-- Opening Marker --

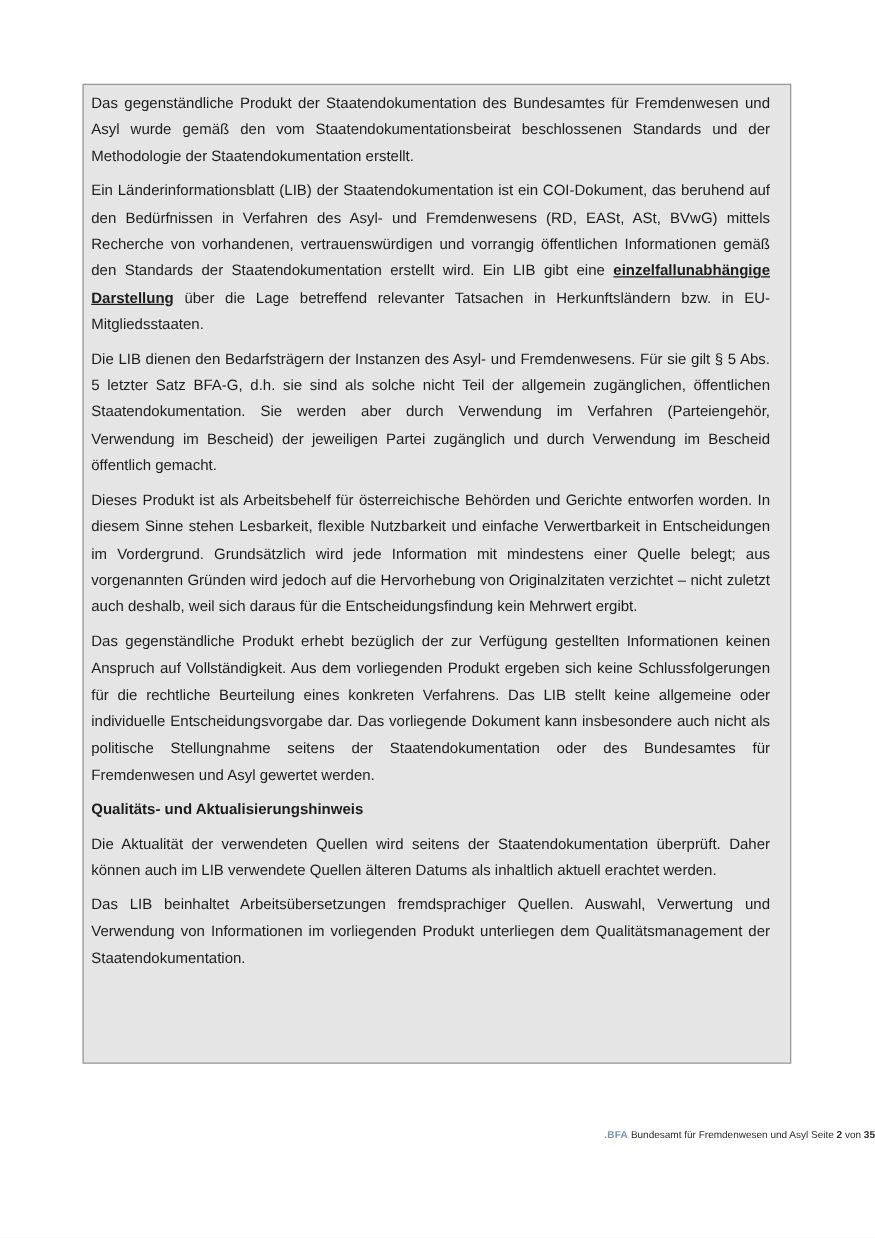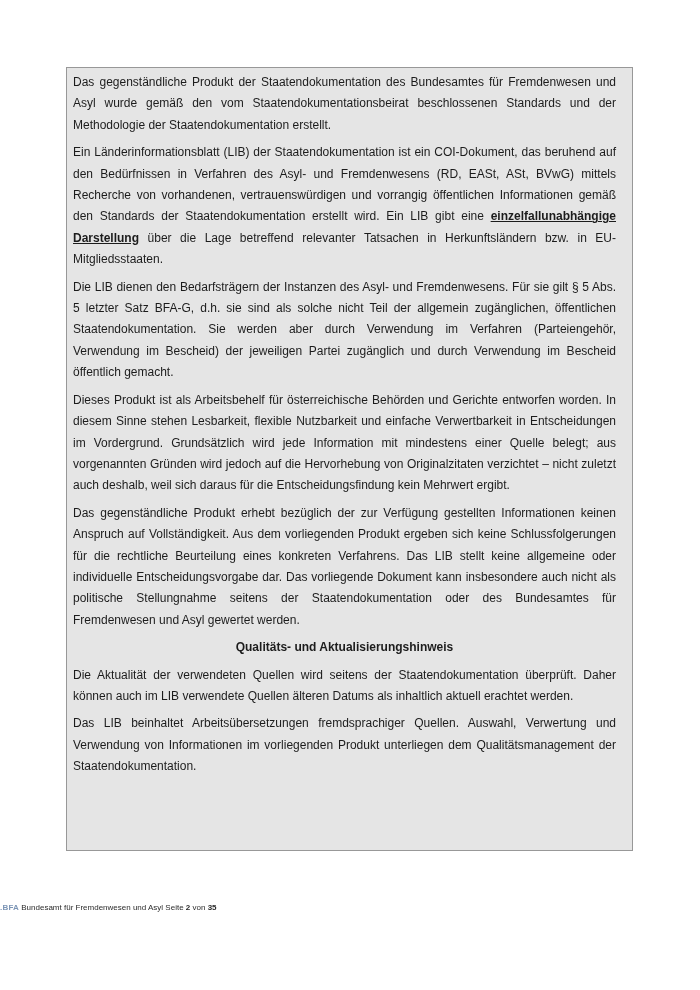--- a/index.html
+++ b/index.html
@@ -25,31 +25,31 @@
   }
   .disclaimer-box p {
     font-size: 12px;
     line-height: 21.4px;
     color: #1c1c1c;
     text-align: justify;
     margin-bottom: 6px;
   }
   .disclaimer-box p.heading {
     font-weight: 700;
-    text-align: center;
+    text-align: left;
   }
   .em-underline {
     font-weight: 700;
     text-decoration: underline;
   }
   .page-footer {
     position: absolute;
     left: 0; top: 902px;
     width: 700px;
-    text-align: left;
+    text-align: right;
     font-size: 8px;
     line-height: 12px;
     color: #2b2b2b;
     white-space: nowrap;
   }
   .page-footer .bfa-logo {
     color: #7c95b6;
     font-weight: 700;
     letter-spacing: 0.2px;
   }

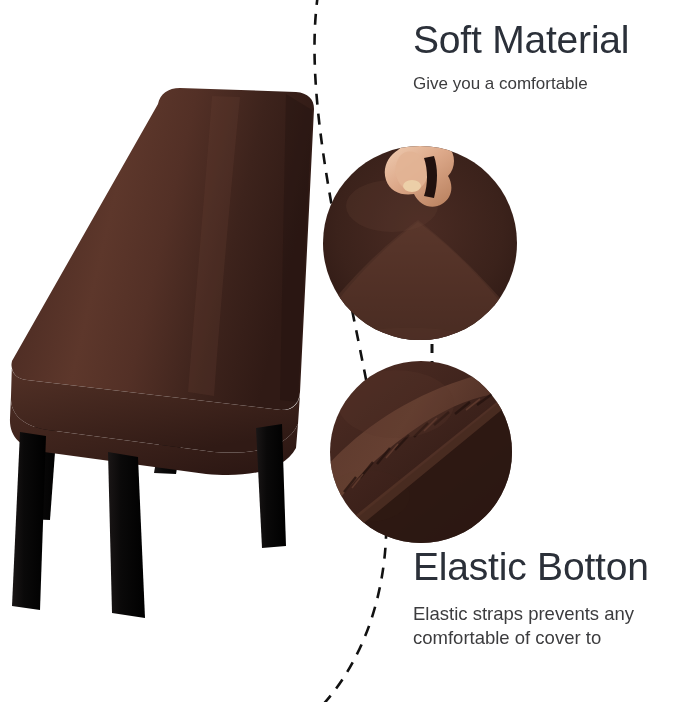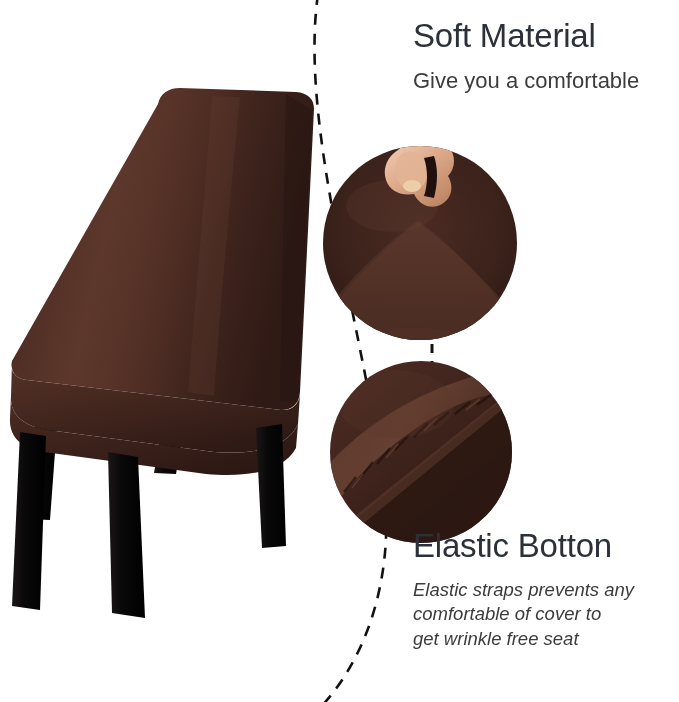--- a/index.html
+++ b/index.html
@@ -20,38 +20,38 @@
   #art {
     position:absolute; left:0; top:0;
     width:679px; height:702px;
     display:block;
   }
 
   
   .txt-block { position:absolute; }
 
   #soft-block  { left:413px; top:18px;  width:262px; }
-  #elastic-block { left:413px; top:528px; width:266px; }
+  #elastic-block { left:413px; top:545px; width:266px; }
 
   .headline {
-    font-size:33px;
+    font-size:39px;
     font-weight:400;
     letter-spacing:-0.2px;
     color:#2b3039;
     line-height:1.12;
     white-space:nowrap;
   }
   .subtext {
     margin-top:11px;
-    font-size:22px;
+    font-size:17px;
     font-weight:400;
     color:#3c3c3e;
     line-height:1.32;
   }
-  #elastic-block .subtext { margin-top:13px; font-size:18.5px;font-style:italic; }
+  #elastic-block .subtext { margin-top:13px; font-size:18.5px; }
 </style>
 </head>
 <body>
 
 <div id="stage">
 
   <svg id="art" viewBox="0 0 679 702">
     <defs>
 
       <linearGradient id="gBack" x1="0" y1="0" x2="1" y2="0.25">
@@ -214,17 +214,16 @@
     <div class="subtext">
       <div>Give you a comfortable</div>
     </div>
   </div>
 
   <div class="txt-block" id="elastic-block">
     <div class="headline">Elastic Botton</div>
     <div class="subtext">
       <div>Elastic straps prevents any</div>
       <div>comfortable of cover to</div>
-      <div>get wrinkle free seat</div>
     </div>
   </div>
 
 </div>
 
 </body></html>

-- Closing Marker --

» **How to complete this task**
Give back the records word for word, without their pictures.

» **Task answer**
--- a/index.html
+++ b/index.html
@@ -25,31 +25,31 @@
   }
   .disclaimer-box p {
     font-size: 12px;
     line-height: 21.4px;
     color: #1c1c1c;
     text-align: justify;
     margin-bottom: 6px;
   }
   .disclaimer-box p.heading {
     font-weight: 700;
-    text-align: center;
+    text-align: left;
   }
   .em-underline {
     font-weight: 700;
     text-decoration: underline;
   }
   .page-footer {
     position: absolute;
     left: 0; top: 902px;
     width: 700px;
-    text-align: left;
+    text-align: right;
     font-size: 8px;
     line-height: 12px;
     color: #2b2b2b;
     white-space: nowrap;
   }
   .page-footer .bfa-logo {
     color: #7c95b6;
     font-weight: 700;
     letter-spacing: 0.2px;
   }

--- a/index.html
+++ b/index.html
@@ -20,38 +20,38 @@
   #art {
     position:absolute; left:0; top:0;
     width:679px; height:702px;
     display:block;
   }
 
   
   .txt-block { position:absolute; }
 
   #soft-block  { left:413px; top:18px;  width:262px; }
-  #elastic-block { left:413px; top:528px; width:266px; }
+  #elastic-block { left:413px; top:545px; width:266px; }
 
   .headline {
-    font-size:33px;
+    font-size:39px;
     font-weight:400;
     letter-spacing:-0.2px;
     color:#2b3039;
     line-height:1.12;
     white-space:nowrap;
   }
   .subtext {
     margin-top:11px;
-    font-size:22px;
+    font-size:17px;
     font-weight:400;
     color:#3c3c3e;
     line-height:1.32;
   }
-  #elastic-block .subtext { margin-top:13px; font-size:18.5px;font-style:italic; }
+  #elastic-block .subtext { margin-top:13px; font-size:18.5px; }
 </style>
 </head>
 <body>
 
 <div id="stage">
 
   <svg id="art" viewBox="0 0 679 702">
     <defs>
 
       <linearGradient id="gBack" x1="0" y1="0" x2="1" y2="0.25">
@@ -214,17 +214,16 @@
     <div class="subtext">
       <div>Give you a comfortable</div>
     </div>
   </div>
 
   <div class="txt-block" id="elastic-block">
     <div class="headline">Elastic Botton</div>
     <div class="subtext">
       <div>Elastic straps prevents any</div>
       <div>comfortable of cover to</div>
-      <div>get wrinkle free seat</div>
     </div>
   </div>
 
 </div>
 
 </body></html>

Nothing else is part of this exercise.